A decisão, no mesmo sentido, foi adotada pela desembargadora, no caso dos empregados auxiliares de administração escolar. O Sindicato das Escolas Particulares do Estado de Minas Gerais também pediu a revisão da decisão liminar, para que seja autorizada a possibilidade de celebração de acordos individuais (redução da jornada e salário/suspensão de contrato), nos termos da MP 936 /2020, sem caracterizar o descumprimento da decisão liminar.

O dissídio coletivo, no caso, foi suscitado pelo sindicato que representa os auxiliares de administração escolar do estado de Minas Gerais, em face do Sindicato das Escolas Particulares do Estado de MG.

A alegação do sindicato das escolas é de que, em razão da suspensão das aulas presenciais, a maioria dos empregados do setor administrativo (auxiliares de limpeza, porteiros, vigias, auxiliares de sala, apoio pedagógico, auxiliares administrativos, financeiro, almoxarife, reprografia, técnicos de informática, manutenção predial, monitor, auxiliares de classe, motorista, entre outros) não estão trabalhando, uma vez que muitas funções são incompatíveis com o teletrabalho.

Na defesa, salientou que grande parte dos empregados está em casa, muitos já gozaram férias e tiveram horas negativas lançadas no banco de horas, restando como opção a celebração de acordo individual para redução da jornada e salário, a suspensão do contrato de trabalho ou a rescisão contratual.

Para a desembargadora, são de extrema gravidade as circunstâncias relacionadas à pandemia da Covid-19, que ensejaram o deferimento da decisão liminar. Ela ponderou que é inegável o crescente número de casos de pessoas infectadas pelo coronavírus no estado de Minas Gerais e nos demais estados da Federação.

Diante disso, a despeito das medidas adotadas pelas autoridades governamentais no sentido de suspender as aulas presenciais, a desembargadora considerou necessária a manutenção da decisão liminar concedida, observados os esclarecimentos prestados nas decisões de embargos de declaração, “que se mostram, a meu ver, adequados à tutela dos interesses dos trabalhadores, das instituições de ensino e da coletividade”, frisou.
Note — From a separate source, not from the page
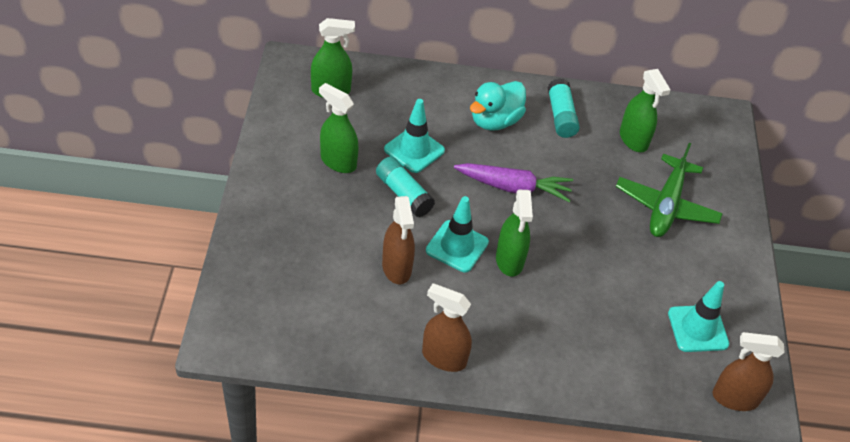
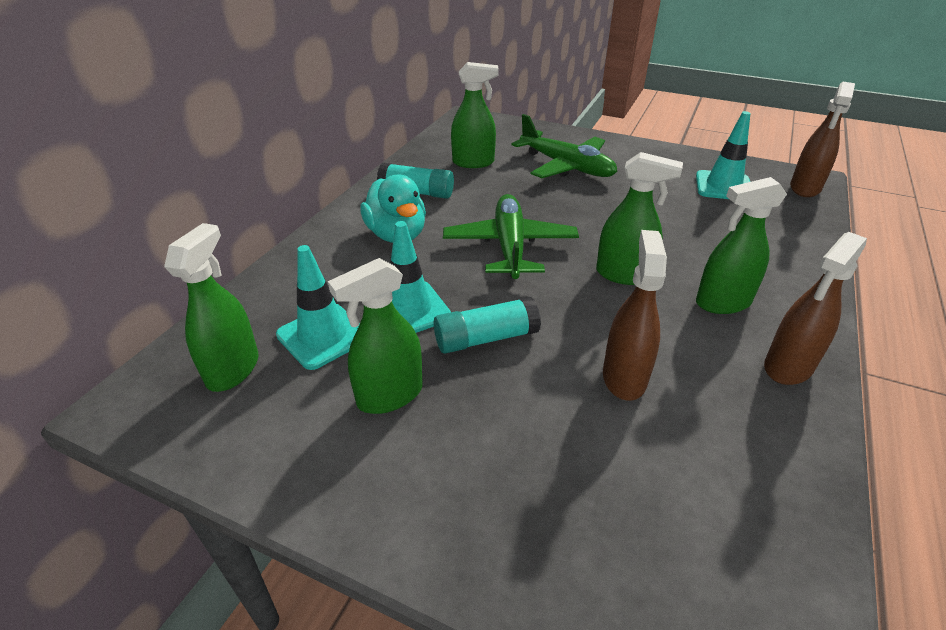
camera: 65 degrees left, 10 degrees down
brown spray bottle [382,196,415,284] -> brown spray bottle turned 90 degrees counterclockwise [603,230,667,401]
turquoise traffic cone [426,196,489,272] -> turquoise traffic cone moved to [276,245,360,370]
purple carrot [454,163,573,202] -> green plane [443,194,579,279]
none -> green spray bottle [696,177,787,314]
Mas, da mesma forma como decidiu no caso dos professores, o entendimento da desembargadora é de que a hipótese de celebração de acordo para redução proporcional de jornada de trabalho e salários, bem como para suspensão temporária de contrato de trabalho, com previsão de pagamento do denominado benefício especial de preservação do emprego e da renda, não se pode exigir que seja mantida a remuneração integral do trabalhador tal como determinado na decisão liminar.

Assim como no caso dos professores, também foi designada audiência de conciliação para o dia 26 de maio, oportunidade em que poderão ser debatidas as questões deduzidas pelas partes.

DC 0010466-49.2020.5.03.0000. Data: 18/03/2020.

Processos

  • PJe: 0010443-06.2020.5.03.0000 (DC) — Data: 17/5/2020.
  • PJe: 0010466-49.2020.5.03.0000 (DC) — Data: 18/03/2020.